И меня будто кипятком обдало. Я не мог ни слова выговорить, а в мозгу стучало: «Подтянули к границе войска… С двух сторон идут на Кабул…» Я был взбешен услышанным, и состояние мое усугублялось дядиной реакцией: почему, собственно, он не ждал ничего иного? Почему?..
А дядя меж тем молча повернулся и вошел в комнату. Ясно, он не хотел больше разговаривать на балконе. И мне оставалось лишь, прихватив свое курево, последовать за ним.
Тяжелым телом дядя рухнул в одно из кресел и посмотрел на меня чуть не взглядом победителя.
— Ну, что я тебе говорил?

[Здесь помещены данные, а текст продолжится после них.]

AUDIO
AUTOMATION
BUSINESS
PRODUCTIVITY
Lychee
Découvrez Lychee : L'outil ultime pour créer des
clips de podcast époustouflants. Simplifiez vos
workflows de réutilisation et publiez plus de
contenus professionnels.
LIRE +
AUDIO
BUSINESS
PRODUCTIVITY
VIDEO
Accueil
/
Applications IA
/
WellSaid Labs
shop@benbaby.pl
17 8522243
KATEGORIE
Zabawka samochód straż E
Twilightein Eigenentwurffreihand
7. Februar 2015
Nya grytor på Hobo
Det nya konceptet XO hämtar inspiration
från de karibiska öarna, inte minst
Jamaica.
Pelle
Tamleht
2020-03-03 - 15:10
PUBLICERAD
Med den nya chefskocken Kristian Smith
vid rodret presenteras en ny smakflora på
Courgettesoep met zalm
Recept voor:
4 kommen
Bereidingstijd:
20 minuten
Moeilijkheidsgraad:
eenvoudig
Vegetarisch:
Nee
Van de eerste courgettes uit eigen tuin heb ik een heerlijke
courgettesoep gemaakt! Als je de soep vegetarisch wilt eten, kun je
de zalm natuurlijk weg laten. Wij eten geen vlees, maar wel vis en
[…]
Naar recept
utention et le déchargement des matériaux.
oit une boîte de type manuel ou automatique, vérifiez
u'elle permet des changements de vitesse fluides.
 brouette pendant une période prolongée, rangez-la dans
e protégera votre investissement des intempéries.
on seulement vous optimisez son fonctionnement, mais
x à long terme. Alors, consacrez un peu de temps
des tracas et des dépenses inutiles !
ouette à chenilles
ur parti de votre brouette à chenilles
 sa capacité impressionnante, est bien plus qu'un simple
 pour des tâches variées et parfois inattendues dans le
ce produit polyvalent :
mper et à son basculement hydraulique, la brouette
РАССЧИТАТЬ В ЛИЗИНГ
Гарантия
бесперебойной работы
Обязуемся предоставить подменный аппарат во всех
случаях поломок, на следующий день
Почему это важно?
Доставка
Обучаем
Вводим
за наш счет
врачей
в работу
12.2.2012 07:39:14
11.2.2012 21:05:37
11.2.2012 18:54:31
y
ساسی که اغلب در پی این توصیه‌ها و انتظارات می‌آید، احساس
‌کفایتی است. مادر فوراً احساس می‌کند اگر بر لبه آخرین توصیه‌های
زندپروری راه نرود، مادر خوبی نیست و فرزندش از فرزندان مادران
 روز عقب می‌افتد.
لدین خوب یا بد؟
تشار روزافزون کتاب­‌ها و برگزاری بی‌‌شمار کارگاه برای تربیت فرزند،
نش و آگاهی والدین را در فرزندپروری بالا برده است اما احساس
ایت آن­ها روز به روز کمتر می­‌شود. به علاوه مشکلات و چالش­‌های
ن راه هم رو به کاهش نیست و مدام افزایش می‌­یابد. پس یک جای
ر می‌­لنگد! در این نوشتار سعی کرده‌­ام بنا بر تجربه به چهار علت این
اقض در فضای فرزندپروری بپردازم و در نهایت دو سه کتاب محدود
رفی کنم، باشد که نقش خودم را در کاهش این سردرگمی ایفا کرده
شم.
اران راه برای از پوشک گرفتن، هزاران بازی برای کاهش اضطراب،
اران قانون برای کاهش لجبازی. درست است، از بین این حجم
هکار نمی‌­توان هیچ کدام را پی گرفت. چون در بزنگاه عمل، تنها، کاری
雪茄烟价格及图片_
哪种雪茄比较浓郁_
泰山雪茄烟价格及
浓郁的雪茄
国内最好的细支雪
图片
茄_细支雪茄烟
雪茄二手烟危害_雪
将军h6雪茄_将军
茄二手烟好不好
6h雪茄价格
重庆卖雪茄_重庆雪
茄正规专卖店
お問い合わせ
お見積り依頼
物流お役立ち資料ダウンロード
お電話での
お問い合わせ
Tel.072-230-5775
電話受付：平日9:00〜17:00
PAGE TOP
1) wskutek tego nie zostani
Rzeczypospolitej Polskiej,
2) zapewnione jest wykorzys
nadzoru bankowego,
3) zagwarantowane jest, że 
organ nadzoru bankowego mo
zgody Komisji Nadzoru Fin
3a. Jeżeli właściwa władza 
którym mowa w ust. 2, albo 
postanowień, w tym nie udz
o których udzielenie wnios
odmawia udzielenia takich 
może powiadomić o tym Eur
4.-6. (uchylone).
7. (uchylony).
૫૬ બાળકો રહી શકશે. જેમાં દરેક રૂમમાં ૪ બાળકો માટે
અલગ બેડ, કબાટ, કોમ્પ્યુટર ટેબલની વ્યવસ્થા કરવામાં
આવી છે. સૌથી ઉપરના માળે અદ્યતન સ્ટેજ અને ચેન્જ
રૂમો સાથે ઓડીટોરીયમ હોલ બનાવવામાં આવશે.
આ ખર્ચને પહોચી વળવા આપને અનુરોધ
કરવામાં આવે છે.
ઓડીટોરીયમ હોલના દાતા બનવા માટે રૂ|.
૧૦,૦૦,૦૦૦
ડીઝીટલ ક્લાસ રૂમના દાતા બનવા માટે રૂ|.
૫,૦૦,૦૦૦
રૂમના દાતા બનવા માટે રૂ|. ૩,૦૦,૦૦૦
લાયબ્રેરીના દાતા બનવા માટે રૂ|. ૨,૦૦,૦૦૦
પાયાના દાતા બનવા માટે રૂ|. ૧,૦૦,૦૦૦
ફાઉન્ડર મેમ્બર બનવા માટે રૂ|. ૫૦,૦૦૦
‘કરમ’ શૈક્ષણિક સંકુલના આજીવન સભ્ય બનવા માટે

Не говорил ли я тебе, что эмир ведет себя по-ребячески, напрасно злит англичан. Его рискованные выходки не приведут к добру. Можешь теперь убедиться, что мои слова были пророческими!
Я закурил и, потихоньку приходя в себя, сказал:
— Эмир не виноват.
Дядя едва не подскочил в кресле. Он свел на переносице густые брови, покашлял, — сейчас это было выражением крайнего гнева, — и спросил:
— Но кто же, по-твоему, виноват? — И, не дожидаясь ответа, продолжил: — Покойный эмир Хабибулла-хан — да будет земля ему пухом! — правил страной около двадцати лет, и народ жил в мире, в покое… А этот?.. Не успел взойти на трон, как затеял игру с огнем!
— Он правильно делает, — все так же спокойно сказал я.
Темные, с красноватыми белками глаза дяди едва не выскочили из орбит.
— Что правильно? Как это — правильно? Ты что, действительно полагаешь, что в его поступках присутствует разум?
— Да, именно так! До каких пор мы должны пресмыкаться перед колонизаторами? Неужто мы рождены с седлами на спинах и обязаны безропотно мириться с тиранией погонщиков?
— Но что ты можешь предложить, а? — воскликнул дядя. — Вспомни-ка, чего добился эмир Шер Али-хан, поссорившись с англичанами! И чего достиг эмир Дост Мухаммед-хан? Один сломал себе шею, второй умер скитальцем, — разве не правду я говорю? Ты, может, считаешь, что произошли какие-то перемены? Ошибаешься! Тот же враг, та же беда… — Он умолк. Горестные морщины перерезали его лоб. Потом, словно собравшись с силами, он тяжело вздохнул и продолжал: — Страна лежит в руинах… народ голоден, разут, раздет… В таком положении браться за оружие — все равно что воевать с ветряными мельницами.
— Но что же делать? — воскликнул я, сам не замечая, как перешел на агрессивный, раздраженный тон. — Неужто сидеть сложа руки и дожидаться, пока божья благодать сама снизойдет на нас?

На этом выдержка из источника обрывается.